# Knowledge Base Setup for PR Article Generation

This notebook sets up the Amazon Bedrock Knowledge Base that will be used by the the lab6 agentic notebooks. The knowledge base contains examples movie titles information that serve as reference material for matching title search.

## Purpose
- Create a Knowledge Base for Amazon Bedrock
- Upload example movie titles to S3
- Configure embeddings for semantic search
- Store knowledge base ID for use in the main workflow

## Prerequisites
- AWS credentials configured
- S3 bucket access
- Bedrock service permissions
- Example movie title information in the `titles` directory

Let's get started!

In [1]:
import boto3
import os
import uuid
import time

sts_client = boto3.client('sts')
session = boto3.session.Session()

account_id = sts_client.get_caller_identity()["Account"]
region = session.region_name

s3_client = boto3.client('s3', region)
bedrock_client = boto3.client('bedrock-runtime', region)

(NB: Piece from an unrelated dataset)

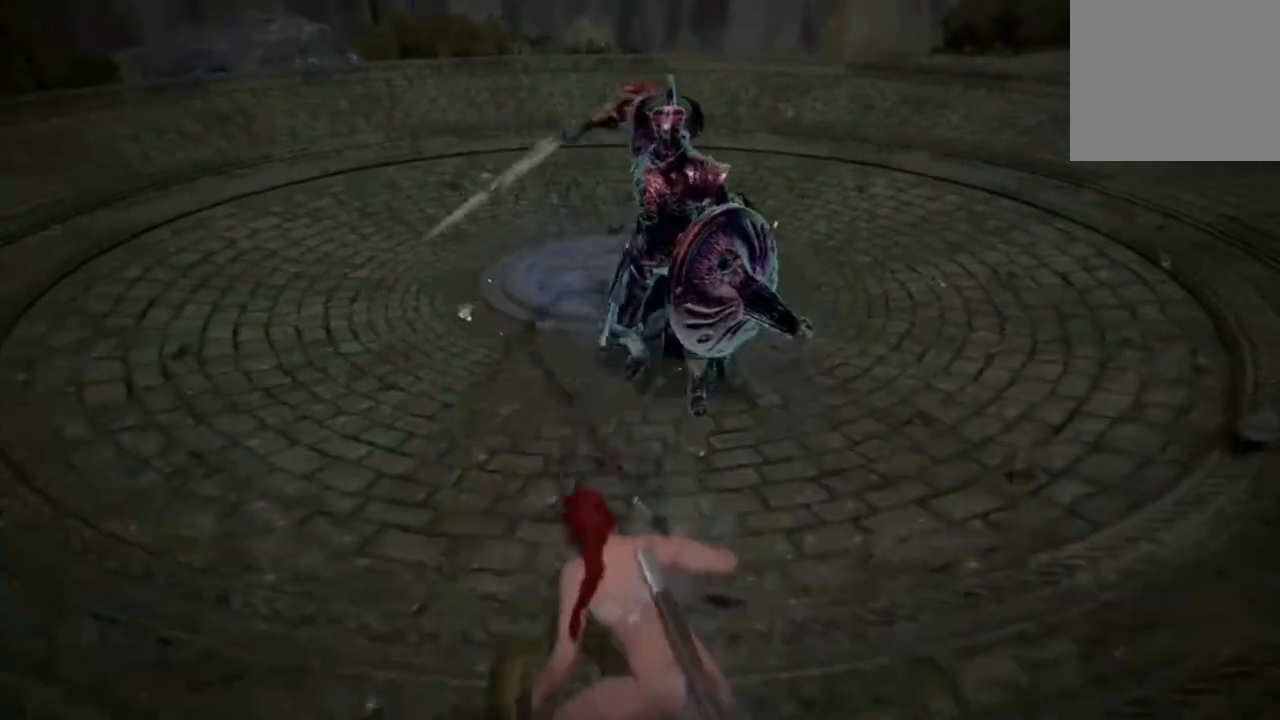
{"buttons": [], "left_stick": "down-left", "events": [[183, "left_stick", "down-left"], [283, "B", "down"], [383, "B", "up"]]}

## Importing helper functions
In the following section, we're adding bedrock_agent_helper.py and knowledge_base_helper on Python path, so the files can be recognized and their functionalities can be invoked.

In general, the helper functions handle common tasks including agent creation, Knowledge Bases for Bedrock creation, and accessing data in S3.

In [2]:
import sys

sys.path.insert(0, ".")
sys.path.insert(1, "..")
sys.path.insert(2, "../..")

from utils.bedrock_agent_helper import (
    AgentsForAmazonBedrock
)
from utils.knowledge_base_helper import (
    KnowledgeBasesForAmazonBedrock, upload_directory
)
agents = AgentsForAmazonBedrock()
kb = KnowledgeBasesForAmazonBedrock()

## Create and synchronize Knowledge Base
Before creating an agent, we need to create a Knowledge Base (KB) and associates it with the PR Generator agent.
This KB will contain pristine examples of high quality PRs across different movies. We have synthetically generated some example PRs and stored them in the `good_prs` folder. We'll use them as the basis to create our knowledge base system.

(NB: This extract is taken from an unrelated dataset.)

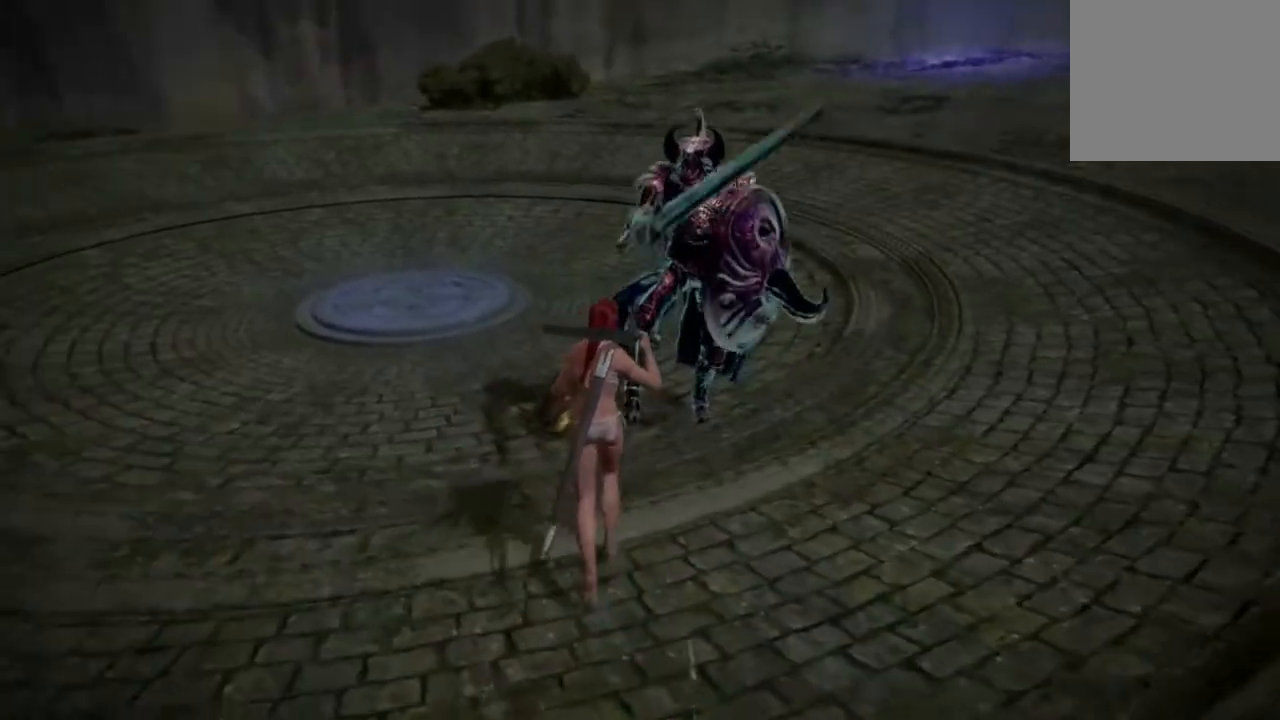
{"buttons": [], "left_stick": "down", "events": [[117, "left_stick", "center"], [250, "left_stick", "down"], [317, "B", "down"], [417, "B", "up"]]}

This creation process can take several minutes.

In [3]:
knowledge_base_name = f'lab6-media-agent-kb-{str(uuid.uuid4())[:5]}'
knowledge_base_description = "KB containing information about media dataset"
s3_bucket_name = f"labs-bucket-{region}-{account_id}"
bucket_prefix = "lab6/"

In [None]:
%%time
lab6_kb_id, lab6_ds_id = kb.create_or_retrieve_knowledge_base(
    knowledge_base_name,
    knowledge_base_description,
    s3_bucket_name,
    "amazon.titan-embed-text-v2:0",
    bucket_prefix
)

print(f"Knowledge Base ID: {lab6_kb_id}")
print(f"Data Source ID: {lab6_ds_id}")

## Upload title information to S3 Bucket
For this lab, we created a few synthetic media titles that could be used for title information retrieval. 
The data can be found in the *titles* sub folder in this lab. For simplicity, we created the title with the following details:

* title_id: a unique identifier for the title
* title: name of the media
* year: the year when the title was released
* duration: the total duration of the title

Feel free to explore these files for ideas about how to best structure the title data for optimizing media search and retrieval process.

In [None]:
upload_directory("titles", s3_bucket_name, bucket_prefix)

In [None]:
kb.synchronize_data(lab6_kb_id, lab6_ds_id)

## Store Knowledge Base ID

Store the knowledge base ID in the notebook's variable store so it can be accessed by other notebooks in the same session.

In [None]:
# Store the knowledge base ID for use in other notebooks
%store lab6_kb_id
%store lab6_ds_id

print(f"Stored variables:")
print(f"  kb_id = {lab6_kb_id}")
print(f"  ds_id = {lab6_ds_id}")